Building a Simple Japanese Content-Based Recommender System in Python(en)
Charles Vallantin Dulac
Online stores such as Amazon but also news/blogs websites suffer from information overload. Customers can easily get lost in their large variety (millions) of products or articles. Recommendation engines help users narrow down the large variety by presenting possible suggestions. In this talk, I will show how to create a simple Japanese content-based recommendation system in Python for blog posts.
Discover what is a recommendation system. Learn how does it work. See what are the challenges within most east Asian languages. Learn how to build a simple Japanese content-based recommendation engine (TF-IDF/Word2Vec)

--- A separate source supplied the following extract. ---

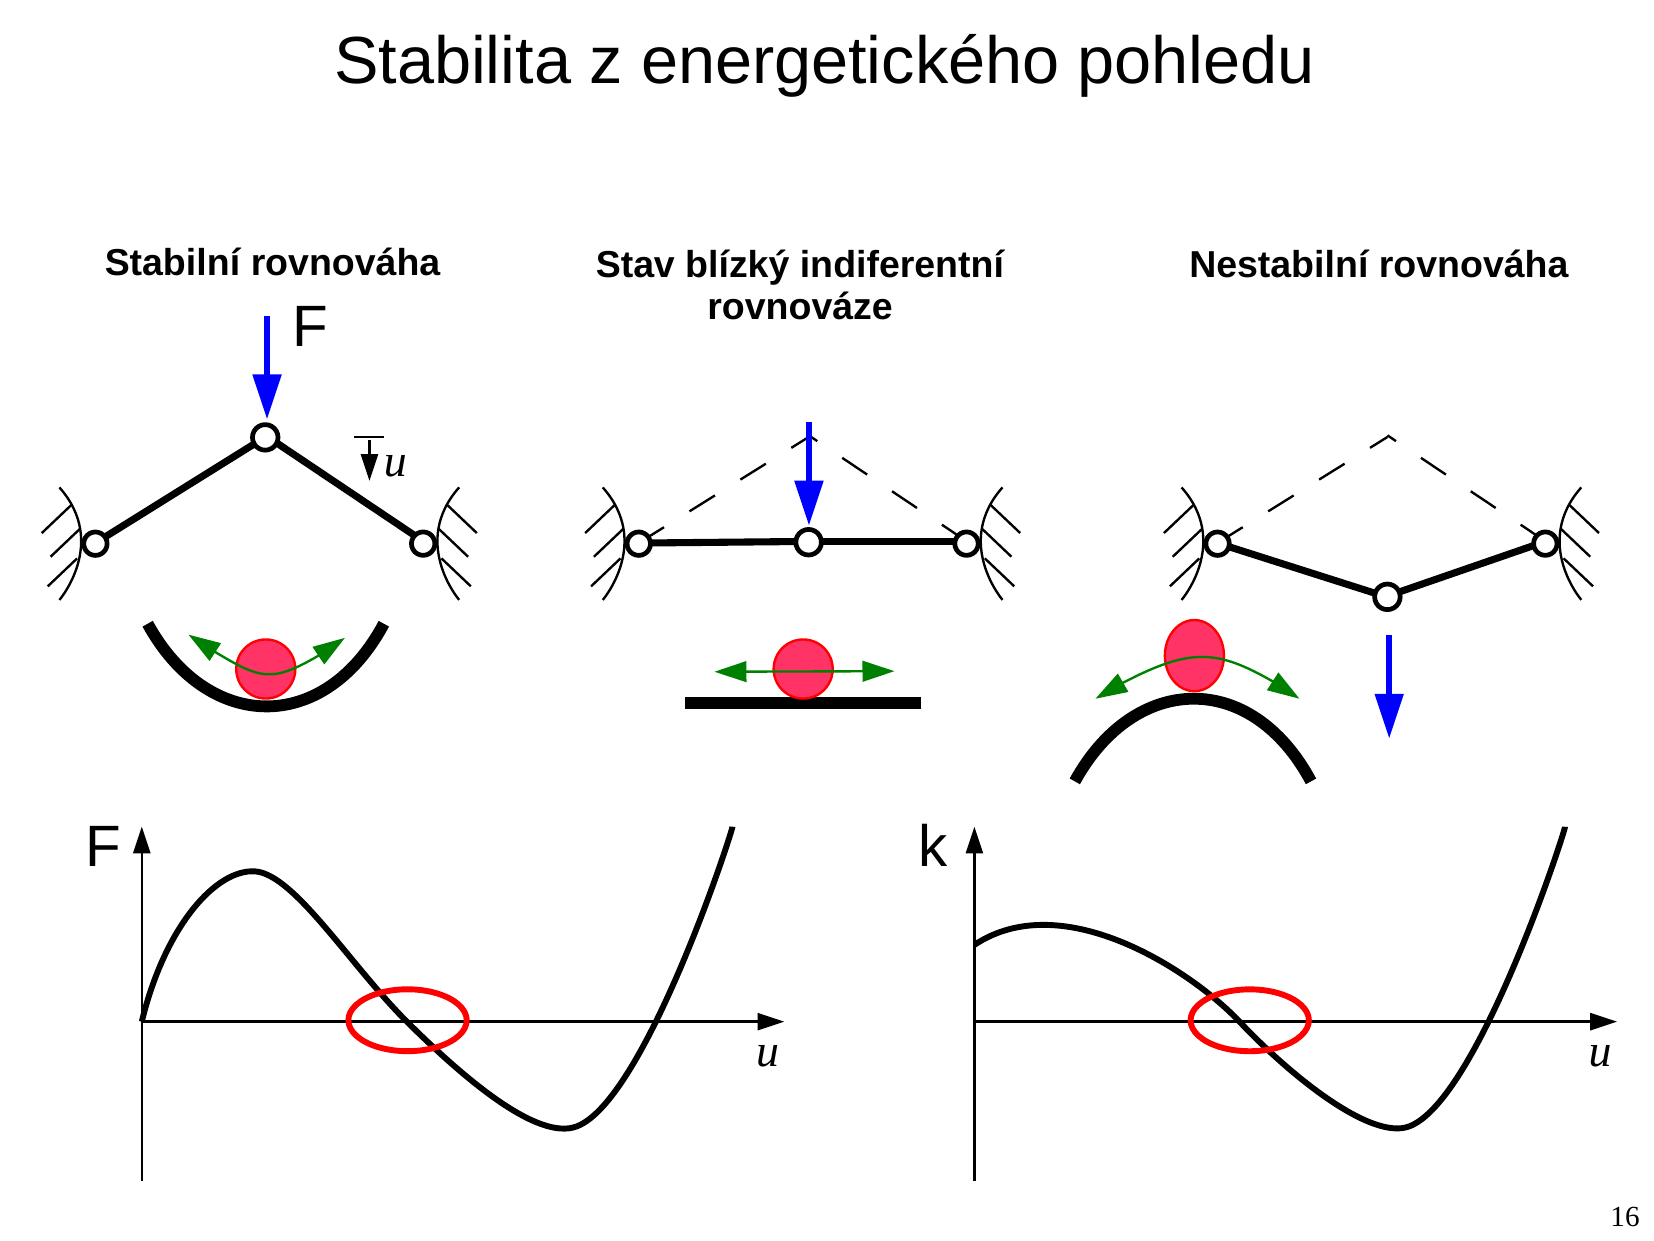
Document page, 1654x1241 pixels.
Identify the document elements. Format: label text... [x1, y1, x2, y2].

Wikipedia states recommendation systems have become extremely common in recent years and are utilized in a variety of areas: some popular applications include movies, music, news, books, research articles, search queries, social tags, and products in general. Content-based recommendation engines typically produce a list of recommendations in one of two ways – through collaborative or content-based filtering. Collaborative filtering approaches building a model from a user's past behavior (items previously purchased or selected and/or numerical ratings given to those items) as well as similar decisions made by other users. This model is then used to predict items (or ratings for items) that the user may have an interest in. Content-based filtering approaches utilize a series of discrete characteristics of an item in order to recommend additional items with similar properties. This current talk will focus on building a simple Japanese content-based recommendation engine. To abstract the features of the items in the system, an item presentation algorithm is applied. A widely used algorithm is the TF–IDF representation (also called vector space representation). It assumes that words in the sentence are separated by spaces in spite of that the assumption is not true in most east Asian languages. MeCab, a fast Japanese morphological analyzer, helps us to solve this problem by extracting from the document all the unique tokens constituting the markup and allow us to apply a TF–IDF on top of them. To create suggestions based on these keywords, we use Word2Vec which is an unsupervised algorithm for learning the meaning behind words. Word2vec takes an input as a large corpus of text and produces a high-dimensional space (typically of several hundred dimensions), with each unique word in the corpus being assigned a corresponding vector in the space. By computing vectors of our keywords and computing distances between them, we can find similar words and suggest articles which contain them.